The pair say that creating their recent street ‘interventions’ in Beirut raised interesting issues, in terms of how such projects need to accept how people may want to use designs, but their experience of the city gave them resilience. “People are constantly surprising us with new ways of using our designs,” says Tessa. “It is fascinating for us to observe them appropriate the objects according to their understandings, identities and ways of living.”
She says that despite encountering “various difficulties” in the installation, “growing up in a country in constant resilience, we learned how to acknowledge any obstacle and transform it to our advantage.” The best reward, Tessa adds, was “seeing how different people interact diversely with the installations, bringing them to life and giving more meaning to them. It’s all about creating designs that trigger citizens with a feeling of joy, freedom and playfulness.”
Recent works
The practice’s latest project is a small restaurant and grocery called Adar in the historic Passage de Panoramas located in Paris’ 2nd arrondisement. The sisters “looked to demonstrate new and evolved ways of expressing culture in a Middle Eastern restaurant without falling into clichés of orientalism and grandiosity,” instead representing it through “scents, colours, touch, filtered light, and taste.”
They were inspired by the “raw colours of the landscape,” and key features included a central corrugated mesh chandelier containing dried spices, vegetables and flowers, evoking a souk, and a terracotta open kitchen which turns cooking into a “performance.”
Another representative project is ‘Lost in Transition,’ a “fictional sculpture” inviting Beirut’s citizens to use constructions comprising metal seats connected by an arch.
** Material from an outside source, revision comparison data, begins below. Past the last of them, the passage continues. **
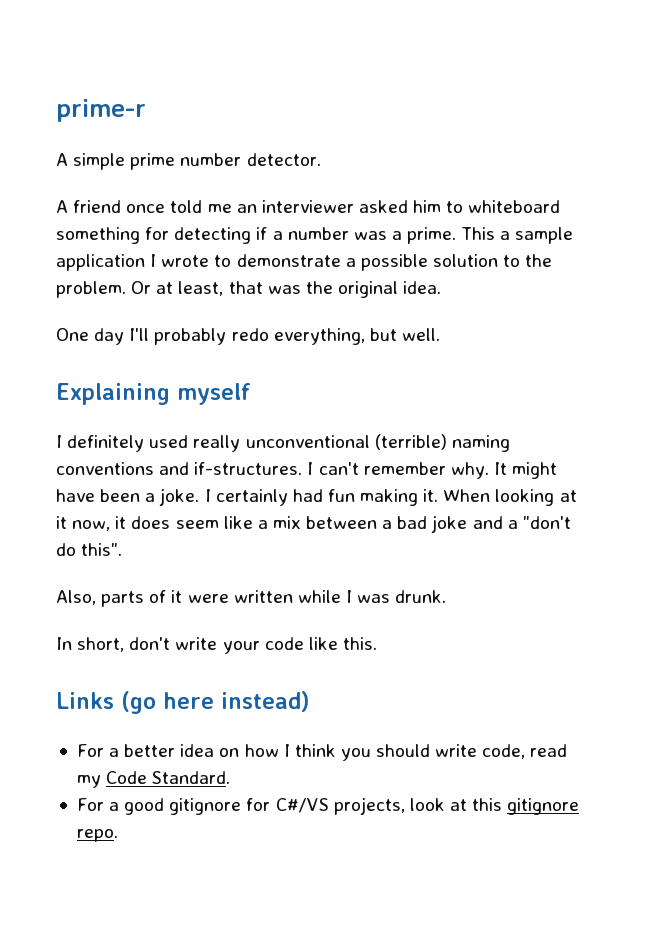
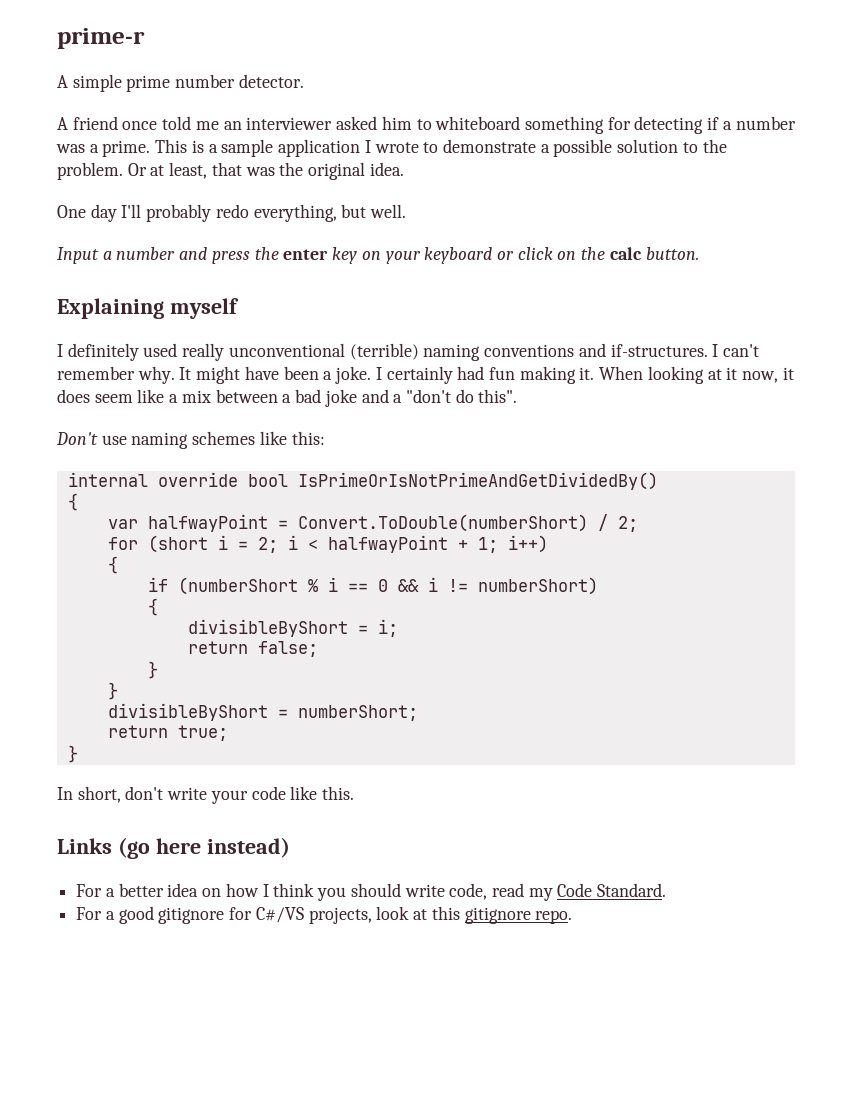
(496, 233) none -> [191,140,204,153] is
(440, 334) none -> [57,247,699,264] // Input a number and press the enter key on your keyboard or click on the calc button.
[56,590,447,607] Also, parts of it were written while I was drunk. -> [56,431,325,449] [67,472,658,490] [67,493,78,511] [107,514,638,532] [107,535,548,553] [107,556,118,574] [147,577,598,595] [147,598,158,616] [187,619,398,637] [187,641,318,657] [147,661,158,679] [107,682,118,700] [107,703,418,721] [107,725,228,741] [67,745,78,763] Don't use naming schemes like this: // internal override bool IsPrimeOrIsNotPrimeAndGetDividedBy() // { // var halfwayPoint = Convert.ToDouble(numberShort) / 2; // for (short i = 2; i < halfwayPoint + 1; i++) // { // if (numberShort % i == 0 && i != numberShort) // { // divisibleByShort = i; // return false; // } // } // divisibleByShort = numberShort; // return true; // }

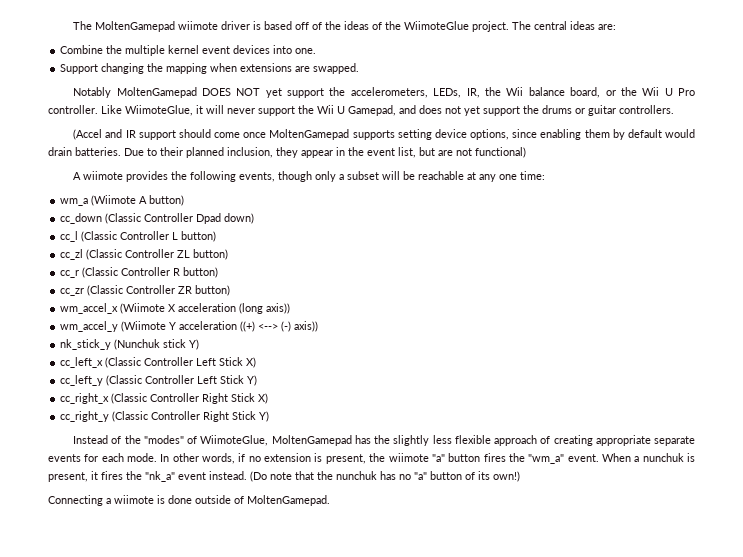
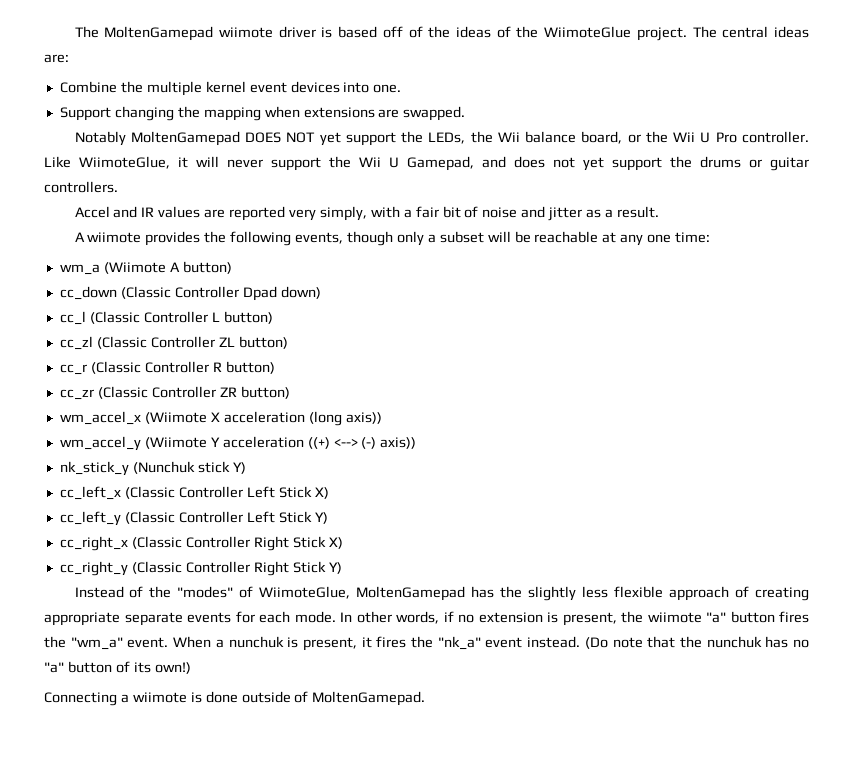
[350,87,480,98] accelerometers, LEDs, IR, -> [428,132,466,144] LEDs,
[73,129,103,140] (Accel -> [74,206,110,218] Accel
[138,129,696,140] [48,147,526,158] support should come once MoltenGamepad supports setting device options, since enabling them by default would drain batteries. Due to their planned inclusion, they appear in the event list, but are not functional) -> [158,206,659,221] values are reported very simply, with a fair bit of noise and jitter as a result.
Together with stools these can be used in various configurations, from eating lunch to reading alone, and are accompanied by a film directed by Ely Dagher (nominated for an Architectural Film Award at this year’s Milano Design Film Festival). The practice also created a ‘temporary nightclub’ which can be mounted and dismantled in two hours, which was featured in another film, by Mounia Akl.
Projects by T Sakhi sometimes employ humour to highlight social issues, such as technology’s encroachment on our lives. Tessa gives the example of the practice’s “transportable dining experience, which satirically visualises society’s obsession with social media,” whereas more “tragicomically,” says Tara, its Lebanese pavilion references the “psychological walls” that they say dominate Lebanese culture.
Product design is the final piece in the jigsaw that makes up this highly creative firm’s work, and provides avenues to explore new materials and ways of using them. It has seen the duo collaborating with materials firms from Murano in Venice, to stone makers in Cairo, to macramé and bejuco in Cancun.
As to the future, Tessa Sakhi gets the last word: “Our future goals will be more focused on creating sustainable structures that use innovative, recuperated and biodegradable materials.” The firm’s doing this already however, such as in its pavilion currently on show in Dubai, and is delivering the practical, diverse designs that enact its strong ethos.